Friday, June 1, 2012

The Biggest "Small" Story This Sports Week

So I'm sitting here in Columbia, South Carolina getting set for the start of the NCAA Baseball Regional tournament as Manhattan plays #8 seeded South Carolina as Coastal Carolina and Clemson are also in the regional.

I wanted to write this at the beginning of the week, but prep for this weekend prevented that. There is a story, in every sporting event, that is played up by the media for the "underdog" of the event. However, the one being talked about this weekend, deserves to be overplayed to the point of exhaustion and then some.

Manhattan Jaspers senior pitcher, and starter today against the two-time defending national champion Gamecocks, Taylor Sewitt is coming off one of the most incredible performances I've ever seen in sports in my young life.

Sewitt, a walk-on shortstop turned pitcher, turned in an outing that single handedly gave Manhattan their second straight MAAC title. After the Jaspers dropped game one to Rider 6-4 on Thursday, sending them to the loser's bracket, Sewitt goes out and throws a 9 inning shutout in a 1-0 win over Fairfield with 12 strikeouts and 106 pitches.

The next day, he pitched two shutout innings in relief in the championship round over Canisius for a Manhattan come from behind win to force a decisive final game. In that game, Sewitt pitched 11 shutout innings in relief as the Jaspers won 3-2 over the Golden Griffins.

So lets review: after three straight days, Taylor Sewitt (a former shortstop) had a line that looked like this: 22 IP, 3-0, 10 H, 6 BB, 20 K, 0 R, 296 pitches. He was rightfully named MVP.

What made this so incredible to me, was that the sidearmer was dominant on all three days. Baseball "purists" who have heard the story are up in arms saying the coaching staff abused their starter. Here is what I say, ride the hot hand. Sewitt didn't just barely get by on those three days, he DOMINATED. Every time he came out of the dugout on Sunday my jaw dropped. Here was a senior who said time and time again "It was my last tournament and I wasn't going to lose. I was just asking my teammates to get one run." I give credit to the Manhattan staff for letting their horse run. They trusted him, they believed in him, and he proved them correct.

So today, at 4 p.m. on ESPNU, Sewitt will pitch in his second straight NCAA Tournament this time against a two-time national champ.

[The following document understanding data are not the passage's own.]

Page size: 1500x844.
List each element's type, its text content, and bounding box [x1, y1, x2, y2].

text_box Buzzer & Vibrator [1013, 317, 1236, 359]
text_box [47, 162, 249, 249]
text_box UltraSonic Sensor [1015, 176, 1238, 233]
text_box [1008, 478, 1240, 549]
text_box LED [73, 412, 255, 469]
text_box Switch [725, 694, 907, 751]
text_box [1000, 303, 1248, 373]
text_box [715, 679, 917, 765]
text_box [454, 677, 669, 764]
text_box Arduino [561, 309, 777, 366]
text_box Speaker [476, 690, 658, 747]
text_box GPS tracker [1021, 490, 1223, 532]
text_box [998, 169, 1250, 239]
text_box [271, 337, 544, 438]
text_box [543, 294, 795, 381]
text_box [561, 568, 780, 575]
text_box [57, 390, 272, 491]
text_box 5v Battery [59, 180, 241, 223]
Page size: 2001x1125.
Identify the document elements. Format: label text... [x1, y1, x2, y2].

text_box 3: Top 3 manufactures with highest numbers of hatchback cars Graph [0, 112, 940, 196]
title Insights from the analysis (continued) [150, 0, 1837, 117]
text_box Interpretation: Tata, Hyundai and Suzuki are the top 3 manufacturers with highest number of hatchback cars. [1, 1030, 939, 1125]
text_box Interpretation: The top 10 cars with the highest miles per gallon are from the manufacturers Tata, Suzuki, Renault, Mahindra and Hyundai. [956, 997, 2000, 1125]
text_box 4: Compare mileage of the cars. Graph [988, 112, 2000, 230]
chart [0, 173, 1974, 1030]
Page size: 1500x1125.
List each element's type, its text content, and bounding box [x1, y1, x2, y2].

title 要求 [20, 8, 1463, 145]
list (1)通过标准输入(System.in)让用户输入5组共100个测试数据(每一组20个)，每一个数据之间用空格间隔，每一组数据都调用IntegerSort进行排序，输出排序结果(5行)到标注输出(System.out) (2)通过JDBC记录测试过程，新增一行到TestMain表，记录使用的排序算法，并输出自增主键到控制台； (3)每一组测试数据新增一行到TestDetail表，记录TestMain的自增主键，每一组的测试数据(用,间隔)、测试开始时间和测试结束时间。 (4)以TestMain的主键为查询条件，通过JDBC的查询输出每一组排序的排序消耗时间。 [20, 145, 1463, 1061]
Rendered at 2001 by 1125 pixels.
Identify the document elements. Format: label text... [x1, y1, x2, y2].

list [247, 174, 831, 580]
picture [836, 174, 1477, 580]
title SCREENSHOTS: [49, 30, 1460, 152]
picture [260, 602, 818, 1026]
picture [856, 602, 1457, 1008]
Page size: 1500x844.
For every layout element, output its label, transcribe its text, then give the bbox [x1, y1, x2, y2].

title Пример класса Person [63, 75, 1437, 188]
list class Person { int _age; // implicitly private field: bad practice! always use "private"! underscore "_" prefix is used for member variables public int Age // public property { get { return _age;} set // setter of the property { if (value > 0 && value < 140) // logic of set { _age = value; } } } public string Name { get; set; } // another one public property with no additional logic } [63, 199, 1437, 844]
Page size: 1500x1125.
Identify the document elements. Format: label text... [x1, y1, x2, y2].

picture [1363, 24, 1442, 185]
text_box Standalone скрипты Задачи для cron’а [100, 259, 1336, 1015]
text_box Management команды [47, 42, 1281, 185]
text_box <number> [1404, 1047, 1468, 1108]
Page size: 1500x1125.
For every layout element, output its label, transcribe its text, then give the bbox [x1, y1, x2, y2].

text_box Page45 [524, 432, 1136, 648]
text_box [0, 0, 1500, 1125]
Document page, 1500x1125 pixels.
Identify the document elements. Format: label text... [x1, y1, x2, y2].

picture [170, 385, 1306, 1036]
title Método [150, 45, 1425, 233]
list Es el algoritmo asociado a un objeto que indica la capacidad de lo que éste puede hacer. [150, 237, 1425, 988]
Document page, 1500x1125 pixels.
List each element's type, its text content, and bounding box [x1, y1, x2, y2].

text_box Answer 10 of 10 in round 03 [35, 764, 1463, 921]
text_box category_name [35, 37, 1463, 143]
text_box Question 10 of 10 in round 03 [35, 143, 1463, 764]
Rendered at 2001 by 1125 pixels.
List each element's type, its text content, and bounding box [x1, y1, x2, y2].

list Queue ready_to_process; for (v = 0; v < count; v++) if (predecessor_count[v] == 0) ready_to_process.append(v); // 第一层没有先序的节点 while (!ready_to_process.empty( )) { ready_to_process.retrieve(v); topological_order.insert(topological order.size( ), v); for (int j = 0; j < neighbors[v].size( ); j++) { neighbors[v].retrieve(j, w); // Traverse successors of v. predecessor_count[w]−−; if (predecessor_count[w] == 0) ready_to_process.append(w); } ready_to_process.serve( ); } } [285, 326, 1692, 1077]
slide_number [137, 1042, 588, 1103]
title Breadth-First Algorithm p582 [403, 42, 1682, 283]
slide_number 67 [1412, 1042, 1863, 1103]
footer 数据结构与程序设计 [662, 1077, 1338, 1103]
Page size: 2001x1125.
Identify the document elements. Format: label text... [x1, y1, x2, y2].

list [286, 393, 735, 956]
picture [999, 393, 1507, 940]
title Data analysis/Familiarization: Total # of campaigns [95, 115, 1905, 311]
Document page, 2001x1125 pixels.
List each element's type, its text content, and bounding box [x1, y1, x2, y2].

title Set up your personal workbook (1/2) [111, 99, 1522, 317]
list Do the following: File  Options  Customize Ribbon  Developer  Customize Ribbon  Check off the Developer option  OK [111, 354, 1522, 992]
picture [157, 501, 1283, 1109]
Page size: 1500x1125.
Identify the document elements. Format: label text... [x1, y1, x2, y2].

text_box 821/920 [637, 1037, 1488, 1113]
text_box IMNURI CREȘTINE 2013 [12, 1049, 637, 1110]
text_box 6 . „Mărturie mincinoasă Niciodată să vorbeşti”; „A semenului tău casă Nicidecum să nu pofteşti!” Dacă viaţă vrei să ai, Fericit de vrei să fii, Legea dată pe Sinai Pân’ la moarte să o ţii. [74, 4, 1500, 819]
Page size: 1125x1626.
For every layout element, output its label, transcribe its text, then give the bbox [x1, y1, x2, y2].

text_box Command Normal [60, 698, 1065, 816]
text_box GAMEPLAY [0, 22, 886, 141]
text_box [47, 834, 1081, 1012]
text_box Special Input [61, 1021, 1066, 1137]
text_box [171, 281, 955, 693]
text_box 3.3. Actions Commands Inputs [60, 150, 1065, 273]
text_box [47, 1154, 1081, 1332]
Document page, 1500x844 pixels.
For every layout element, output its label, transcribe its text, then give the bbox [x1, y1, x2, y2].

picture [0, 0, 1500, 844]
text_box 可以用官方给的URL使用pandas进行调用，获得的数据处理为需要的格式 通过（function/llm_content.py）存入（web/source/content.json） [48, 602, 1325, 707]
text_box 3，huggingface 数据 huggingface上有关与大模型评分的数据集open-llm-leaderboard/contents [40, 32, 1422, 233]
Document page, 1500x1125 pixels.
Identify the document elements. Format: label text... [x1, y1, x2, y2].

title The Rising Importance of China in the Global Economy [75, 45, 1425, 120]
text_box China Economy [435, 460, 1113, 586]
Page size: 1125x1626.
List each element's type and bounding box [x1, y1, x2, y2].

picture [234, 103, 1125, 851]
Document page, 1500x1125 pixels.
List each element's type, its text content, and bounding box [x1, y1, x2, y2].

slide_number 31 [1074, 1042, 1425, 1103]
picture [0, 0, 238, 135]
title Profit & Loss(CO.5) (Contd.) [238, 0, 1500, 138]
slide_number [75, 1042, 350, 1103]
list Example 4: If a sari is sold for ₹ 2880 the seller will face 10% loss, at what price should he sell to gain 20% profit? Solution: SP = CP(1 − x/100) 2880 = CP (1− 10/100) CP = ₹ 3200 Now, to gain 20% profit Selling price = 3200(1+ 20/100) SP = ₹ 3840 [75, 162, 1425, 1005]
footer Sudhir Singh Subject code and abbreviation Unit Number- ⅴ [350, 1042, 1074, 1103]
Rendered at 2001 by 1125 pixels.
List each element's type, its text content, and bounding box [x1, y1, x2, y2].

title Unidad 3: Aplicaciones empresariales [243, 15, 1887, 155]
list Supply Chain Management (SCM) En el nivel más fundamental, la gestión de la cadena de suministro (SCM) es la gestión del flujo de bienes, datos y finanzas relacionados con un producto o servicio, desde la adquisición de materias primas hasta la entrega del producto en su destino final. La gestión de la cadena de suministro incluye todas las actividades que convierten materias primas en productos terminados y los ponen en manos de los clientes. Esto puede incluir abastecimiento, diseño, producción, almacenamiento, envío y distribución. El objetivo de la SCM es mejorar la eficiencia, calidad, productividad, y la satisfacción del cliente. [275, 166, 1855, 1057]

Last year, he pitched five scoreless innings at Florida. Let me say that again, five SCORELESS innings AT FLORIDA. He doesn't have an overpowering fastball, he doesn't have a deadly curve, and he doesn't have high draft hopes. But he has something that every "underdog" story requires to stay alive: heart.

I'm beyond excited to watch this kid pitch again, and so should you. If you can, do it. Whether you root for him to win or not, you're going to see the best part about college sports, someone playing for love of the game and only that.